Connecting to and getting data from HTTPS URLs by using URLConnection and creating trust stores and key stores manually will teach us how Java handles communication over HTTPS under the hood, but for connecting to REST endpoints it is better to use libraries with cleaner APIs and higher levels of abstraction.

Apache’s HttpComponents Client is one of the many neat HTTP client libraries that are available in the Javaverse.

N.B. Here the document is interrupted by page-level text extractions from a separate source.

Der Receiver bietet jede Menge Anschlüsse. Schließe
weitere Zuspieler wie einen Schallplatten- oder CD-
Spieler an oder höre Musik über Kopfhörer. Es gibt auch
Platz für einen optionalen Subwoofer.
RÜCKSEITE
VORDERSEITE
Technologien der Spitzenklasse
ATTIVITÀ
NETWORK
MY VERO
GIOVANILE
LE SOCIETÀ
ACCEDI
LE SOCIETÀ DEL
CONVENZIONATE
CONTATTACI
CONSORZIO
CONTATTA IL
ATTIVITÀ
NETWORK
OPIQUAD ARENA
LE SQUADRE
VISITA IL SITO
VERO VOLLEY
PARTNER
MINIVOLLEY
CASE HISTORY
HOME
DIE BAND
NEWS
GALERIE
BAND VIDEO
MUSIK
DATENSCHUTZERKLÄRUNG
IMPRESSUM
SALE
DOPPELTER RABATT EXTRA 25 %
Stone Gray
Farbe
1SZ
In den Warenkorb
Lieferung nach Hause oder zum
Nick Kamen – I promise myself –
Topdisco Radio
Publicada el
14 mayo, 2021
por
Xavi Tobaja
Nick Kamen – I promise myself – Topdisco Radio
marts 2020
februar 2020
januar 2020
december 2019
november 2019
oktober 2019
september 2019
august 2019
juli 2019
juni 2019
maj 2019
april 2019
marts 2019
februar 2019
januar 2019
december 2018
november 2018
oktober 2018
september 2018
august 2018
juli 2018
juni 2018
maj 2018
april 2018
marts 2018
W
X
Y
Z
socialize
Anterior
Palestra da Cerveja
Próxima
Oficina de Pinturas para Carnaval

The next example shows how we can enable mutual authentication over SSL and send an HTTPS request to our Tomcat server using Apache HttpComponents HttpClient:

package org.behrang.examples.massl;

import org.apache.http.client.methods.HttpGet;
import org.apache.http.impl.client.HttpClients;
import org.apache.http.ssl.SSLContexts;
import org.apache.http.util.EntityUtils;

import java.io.File;

public class Main {
  public static void main(String[] args) throws Exception {
    var sslContext = SSLContexts.custom()
        .loadKeyMaterial(
            new File("/path/to/donatello.p12"),
            "donatellopass".toCharArray(),
            "donatellopass".toCharArray()
        )
        .loadTrustMaterial(
            new File("/path/to/tmnt-truststore")
        )
        .build();

    var httpClient = HttpClients.custom()
        .setSSLContext(sslContext)
        .build();

    var getHomepage = new HttpGet("https://test1.tmnt.local:8443/");
    var response = httpClient.execute(getHomepage);

    System.out.println(EntityUtils.toString(response.getEntity()));
  }
}

Wrap up

This article is probably going to be the latest in these series for the near future. We have covered a lot – creating CAs, securing Tomcat, and establishing mutual authenticaion over SSL – but we have barely scratched the surface. Later I will come back and edit these articles and cover more fundamentals.